Recent renovations allow visitors to enter the Abbot’s Quarters and the buildings connected to it via tiled roof corridors. The doors have been removed to allow views of the expansive kare sansui sand and rock garden. Zen gardens are for contemplation, an aid in transcending the mundane through the abstract principles implied in the rocks and sand. One popular interpretation of this garden is the grouping of three standing rocks in the raked sand, often thought of as representing Buddha and two acolytes. The sumptuously green moss garden is called the Sound of the Tide Garden. With its soft undulating mounds of star moss, it is as soothing to the eyes as the former is stimulating, evoking entirely different images and reflections.

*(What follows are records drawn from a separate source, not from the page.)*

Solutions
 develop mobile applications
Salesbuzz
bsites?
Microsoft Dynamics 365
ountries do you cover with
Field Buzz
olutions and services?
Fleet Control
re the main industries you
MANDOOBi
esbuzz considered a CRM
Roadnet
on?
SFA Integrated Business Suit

In 2002, Kennin-ji celebrated its 800th anniversary and commissioned artist Koizumi Junsaka (1924 2012) to paint two majestic twin dragons charging through the heavens, the wish granting jewel in one five taloned claw. The ink painting, on thick Japanese paper, was attached to the ceiling of Nenge do Hall.
Other halls open to the public contain sliding fusuma doors painted by famous Kyoto artists, and include Hashimoto Kansetsu’s depiction of the Zen principles in “The Cycle of Death and Rebirth.” The temple gallery features replicas of painted screens (the originals are in the Kyoto National Museum) of the thunder gods, Fujin and Raijin.
A few steps away from Kyoto’s busiest intersection, Kennin-ji, an active monastery, remains a world apart from its secular neighbors.